GDR Model Review: Q3 2025
Even when Steph Curry has missed five in a row, you still want him taking the next shot.
Steph Curry can miss five shots in a row and still take the sixth like it’s going in—and often, it does.
He’s not perfect. But the mechanics are. That’s why we trust his shot.
September felt like that for the GDR Model. The setup was there, but not every shot dropped. The model underperformed the market this quarter, which is rare—but the process didn’t break. In fact, it did exactly what it’s designed to do: recognize weakness and sit out when the odds aren’t favorable. And just like with Steph, the only way to keep hitting is to keep taking the right shots.
The GDR Model returned 4.76% vs the S&P 500’s Total Return of 8.12%, underperforming the index by 336 basis points in Q3 2025.
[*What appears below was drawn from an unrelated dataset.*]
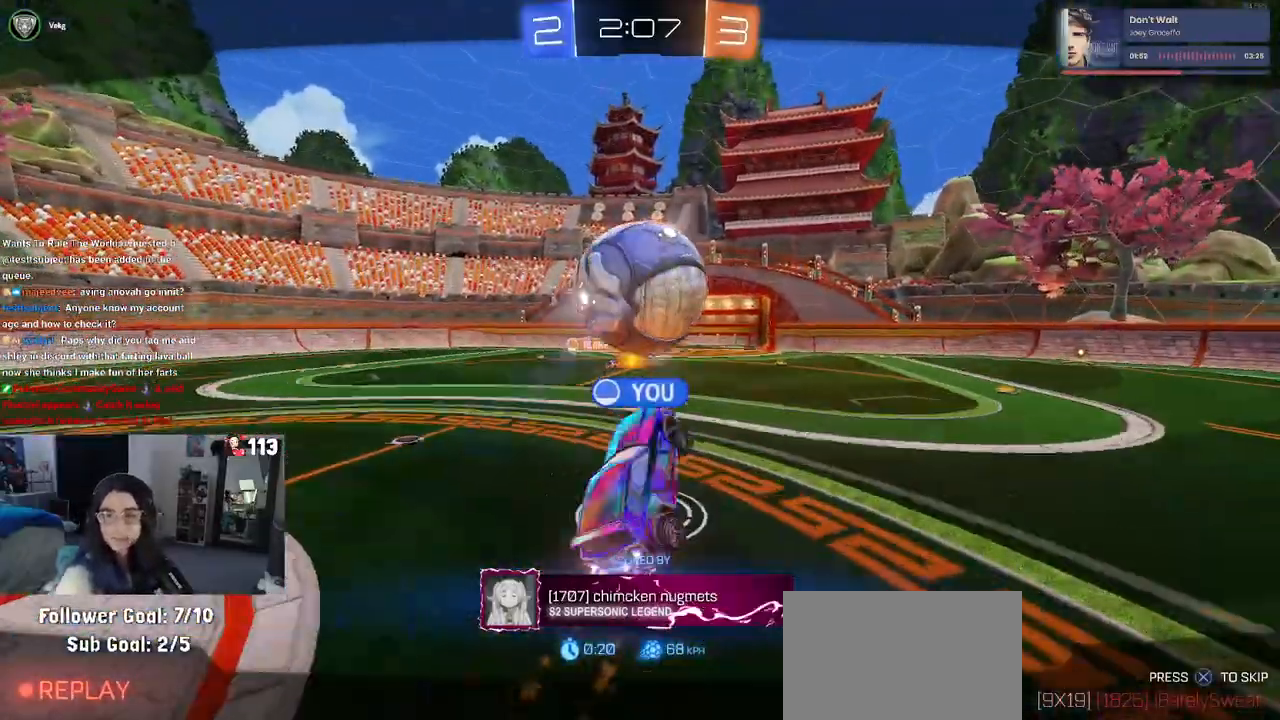
{"buttons": [], "left_stick": "center", "right_stick": "center", "events": [[183, "CROSS", "up"], [300, "CROSS", "down"], [400, "CROSS", "up"]]}
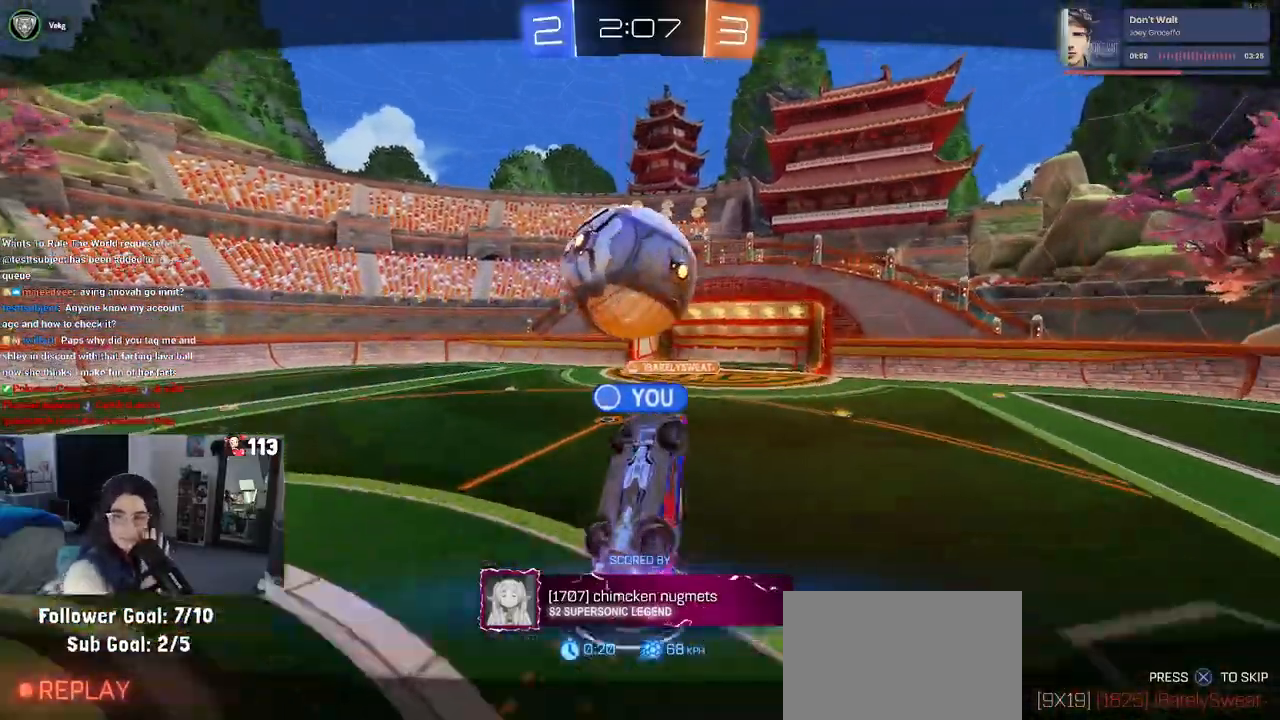
{"buttons": ["CROSS"], "left_stick": "center", "right_stick": "center", "events": [[500, "CROSS", "down"]]}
The model is up 72.33% year-to-date as of the end of Q3 2025 compared with the S&P 500’s Total Return of 14.83%. The model is ahead by 5,750 basis points.
This was a rare quarter where the GDR Model underperformed the S&P 500 index.
September was unusual: the market rallied from start to finish, but the model only participated in about half of it.
Still, the mechanics were in place. When the model detects underlying weakness, it stands down—even during a rally—because the odds of continuation are low.
Just like Steph Curry’s shot, the model’s logic is built on probabilities, not guarantees. Not every trade will go in. But that doesn’t mean it was a bad one.